Moreover, courts, and international courts in particular, are not entitled to overrule expert medical opinion; they have to rely on expert medical opinion, while providing all the guarantees stemming from the principle of equality of arms and all measures against arbitrariness. We are not in a better position to know what caused the sad death of the applicant’s husband than the incredible number of experts whose views are unanimous as to the absence of medical negligence.
To sum up, we cannot follow the majority’s finding of a substantive violation because, in our view, the application was lodged too late; it does not address the violation that was found; there is no evidence that the negligence caused the death; and, in the absence of a causal link, the delays in medical intervention due to lack of proper coordination do not raise an Article 2 § 1 issue.

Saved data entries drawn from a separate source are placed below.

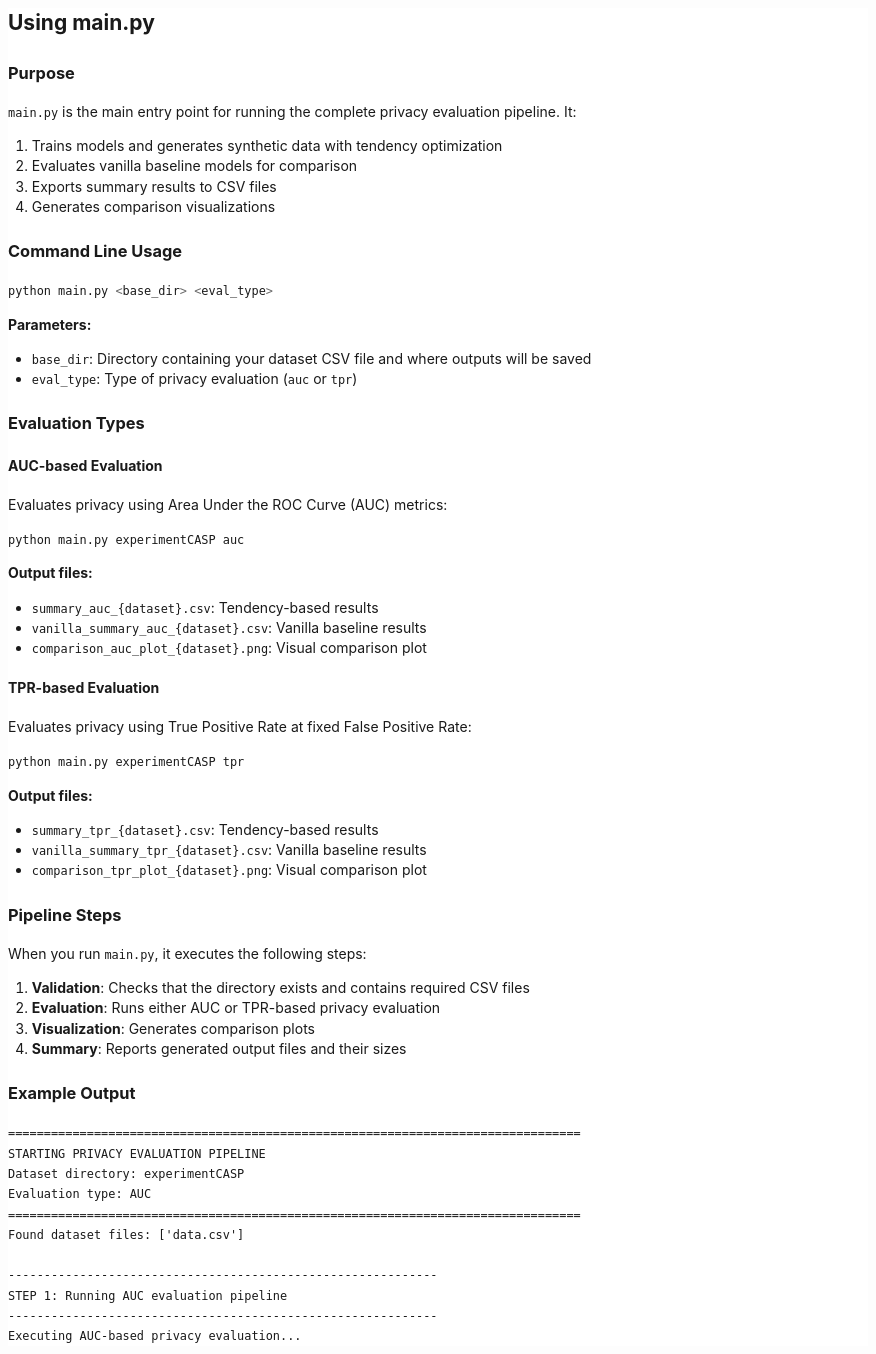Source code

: ## Using main.py

### Purpose
`main.py` is the main entry point for running the complete privacy evaluation pipeline. It:
1. Trains models and generates synthetic data with tendency optimization
2. Evaluates vanilla baseline models for comparison
3. Exports summary results to CSV files
4. Generates comparison visualizations

### Command Line Usage

```bash
python main.py <base_dir> <eval_type>
```

**Parameters:**
- `base_dir`: Directory containing your dataset CSV file and where outputs will be saved
- `eval_type`: Type of privacy evaluation (`auc` or `tpr`)

### Evaluation Types

#### AUC-based Evaluation
Evaluates privacy using Area Under the ROC Curve (AUC) metrics:
```bash
python main.py experimentCASP auc
```

**Output files:**
- `summary_auc_{dataset}.csv`: Tendency-based results
- `vanilla_summary_auc_{dataset}.csv`: Vanilla baseline results
- `comparison_auc_plot_{dataset}.png`: Visual comparison plot

#### TPR-based Evaluation
Evaluates privacy using True Positive Rate at fixed False Positive Rate:
```bash
python main.py experimentCASP tpr
```

**Output files:**
- `summary_tpr_{dataset}.csv`: Tendency-based results
- `vanilla_summary_tpr_{dataset}.csv`: Vanilla baseline results
- `comparison_tpr_plot_{dataset}.png`: Visual comparison plot

### Pipeline Steps

When you run `main.py`, it executes the following steps:

1. **Validation**: Checks that the directory exists and contains required CSV files
2. **Evaluation**: Runs either AUC or TPR-based privacy evaluation
3. **Visualization**: Generates comparison plots
4. **Summary**: Reports generated output files and their sizes

### Example Output
```
================================================================================
STARTING PRIVACY EVALUATION PIPELINE
Dataset directory: experimentCASP
Evaluation type: AUC
================================================================================
Found dataset files: ['data.csv']

------------------------------------------------------------
STEP 1: Running AUC evaluation pipeline
------------------------------------------------------------
Executing AUC-based privacy evaluation...
```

We voted with the majority regarding the procedural violation of Article 2, but only in regard to the last set of proceedings, on account of the lack of celerity, although a considerable part of the delay in that last set of proceedings can be attributed to the completely pointless requests made by the applicant.
It is for this reason that we cannot agree with the amount awarded under the head of just satisfaction (non-pecuniary damage), this being a case of a procedural violation of the duty to protect life. It cannot be compared with the suffering caused by deliberate killings by State agents, though, in our view, this seems to be the ultimate consequence of the logic applied.